**EXCERPTED PASSAGE**:
* START *

Oireachtas Joint and Select Committees

Wednesday, 6 November 2019

Select Committee on Finance, Public Expenditure and Reform, and Taoiseach

Finance Bill 2019: Committee Stage (Resumed)

Photo of Pearse DohertyPearse Doherty (Donegal, Sinn Fein) | Oireachtas source

I move amendment No. 114:

In page 120, between lines 25 and 26, to insert the following:

“Report on introduction of measures to combat aggressive tax avoidance

74. The Minister shall, within 6 months of the passing of this Act, prepare and lay before Dáil Éireann a report on the introduction of measures to combat aggressive tax avoidance, such as a tax surcharge of 30 per cent applicable to Irish company revenue

when it is established that Irish companies are using intra-group arrangements to significantly reduce their liabilities through the transfer of money and assets to other countries.”.

* END *

**PROBLEM STATEMENT**:
Answer these questions about the Finance Bill 2019 committee transcript:
(a) On what date did the committee sit?
(b) What is the number of the amendment being moved?
(c) What rate of tax surcharge is given as an example in the proposed report?

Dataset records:
* START *

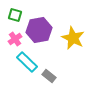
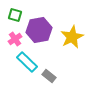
yellow star: moved 1 px left, 1 px up; rotated 20 degrees clockwise
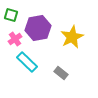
green square: moved 4 px left
purple hexagon: moved 1 px left, 2 px up
gray rectangle: moved 12 px right, 3 px up
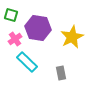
purple hexagon: rotated 20 degrees clockwise
gray rectangle: rotated 40 degrees clockwise
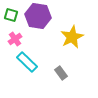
purple hexagon: moved 12 px up
gray rectangle: rotated 24 degrees counterclockwise
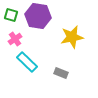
yellow star: rotated 15 degrees clockwise
gray rectangle: rotated 32 degrees counterclockwise
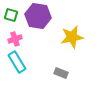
pink cross: rotated 16 degrees clockwise
cyan rectangle: moved 10 px left; rotated 15 degrees clockwise
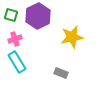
purple hexagon: rotated 25 degrees clockwise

* END *

**REPLY TO THE TASK**:
(a) Wednesday, 6 November 2019
(b) No. 114
(c) 30 per cent